US Lobbyist: Second Best Good Enough for Brown-Skinned Folk

 Peter Tompa, Washington Lobbyist on behalf of the dugup and knocked-off antiquities trade, sent  the following comment to the article on the "Chasing Aphrodite" blog "At Looted Temple In India, Locals Unwittingly Worship a Fake":
I’m not sure I understand the point of your headline. Presumably, the worshipers view the statue as a manifestation of God. Whether that statue was made 900 years ago or last week is likely of little relevance to them on that basis (July 24, 2013 at 8:27 am)
So what he's saying is that, in his educated western opinion, the brown-skinned Worshipping Oriental Gentlemen of Vriddachalam temple in Tamil Nadu really should not even consider it at all disturbing that,  in a distant secular and profane context to which many of them will never even have access, western tourists and connoisseurs are enjoying the original 'manifestation of god' removed from the sacral complex. I am sure the Washington observer would continue that they are after all only pig-ignorant, culturally insensitive idol-worshippers less worthy of great art than the white folk with their museums and different beliefs. That seems to me to be the train of thought revealed by that comment. Tompa assumes that "such people" should not even notice the difference, and have no claims on the object they lost - which now enhances the lives of others. This is exactly what Donna Yates was talking about in the context of the looted objects she studies:
The illicit antiquities trade is a prime example of neocolonialism. When objects are stolen from vulnerable areas of the developing world and moved into the hands of rich people in the developed world, we perpetuate an unjust imbalance. We keep people down.
Tompa is engaged in keeping down the brown-skinned worshipping oriental gentlemen of Vriddachalam temple in Tamil Nadu, not leaving them the option of rising up and asking for their statue back. In the eyes of adherents of the neocolonialist model of knocked-off-art-appreciation,  they are "ignorant natives" whose unsophisticated needs should be satisfied with second best.



Cultural Property Observer said...

Sounds like you are once again pushing your own secular archaeology over all religion on the rest of us. No thanks.

Paul Barford said...

Top marks to the lawyer for his cultural sensitivity.

Paul Barford said...

Peter, why do you assume "these believers" care about anything other than what the rest of us care about? Just because they do not live in Washington, does it make them inferior in some way to you? Less "worldly"? Less worthy of any consideration? It seems to me that such attitudes towards an "Other" underlie the whole issue with antiquity collecting, attitudes of disregard, contempt and entitlement.

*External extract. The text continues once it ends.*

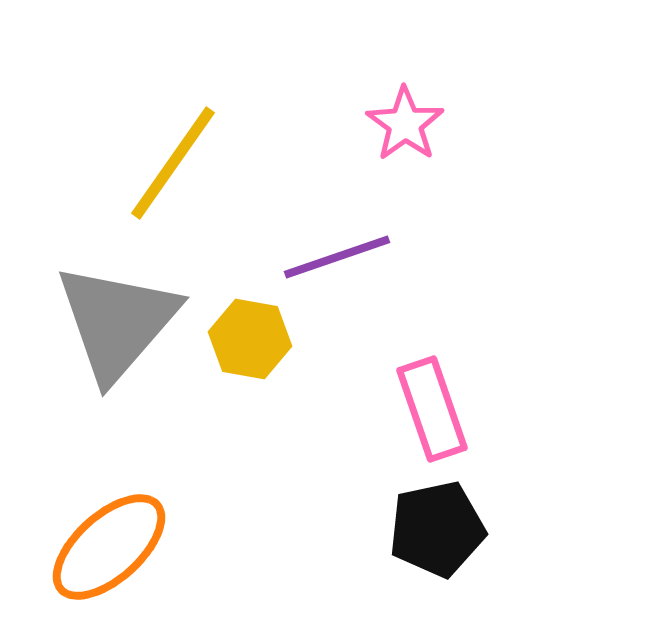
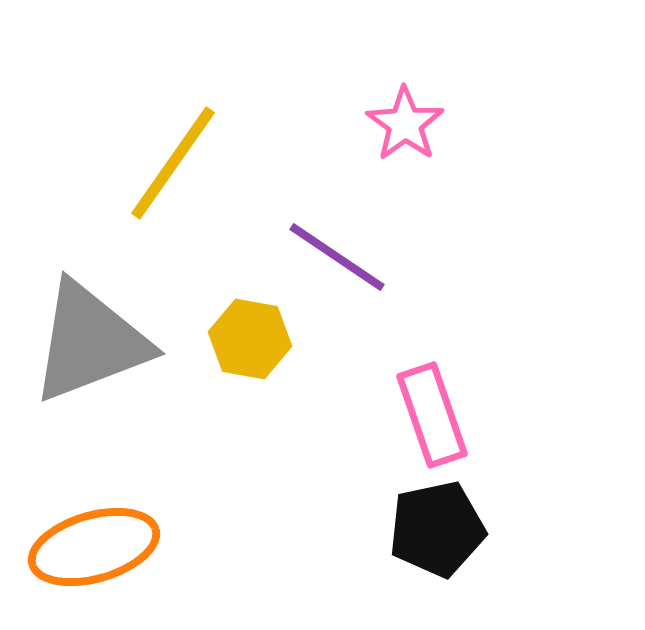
purple line: rotated 53 degrees clockwise
gray triangle: moved 27 px left, 20 px down; rotated 28 degrees clockwise
pink rectangle: moved 6 px down
orange ellipse: moved 15 px left; rotated 26 degrees clockwise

It is not "archaeology" anyone here is advocating, but common decency, something that seems to be lacking in many dealings of dealers and collectors of the so-called "developed" world with the cultural property (including, as here, religious artefacts) of others.

Cultural Property Observer said...

Common decency is what is in short supply on this blog. I think you are reading far more into what I stated, for your own purposes, and again in the most insulting way possible.

Paul Barford said...

No, I think that the only possible interpretation of what you said was highly insulting. Which is why I pointed it out. You may care to rephrase what you said.

There is no common decency in the no-questions-asked antiquities market, nor among the strategies of those that choose to lobby on its behalf. Let's call a spade a spade.

And Mr Tompa... stop playing the victim when somebody takes you up on what you write. That is just metal-detectorist-pathetic. It is clear that your whole purpose is to provoke. Why the angst when you succeed in making somebody very angry with what you say?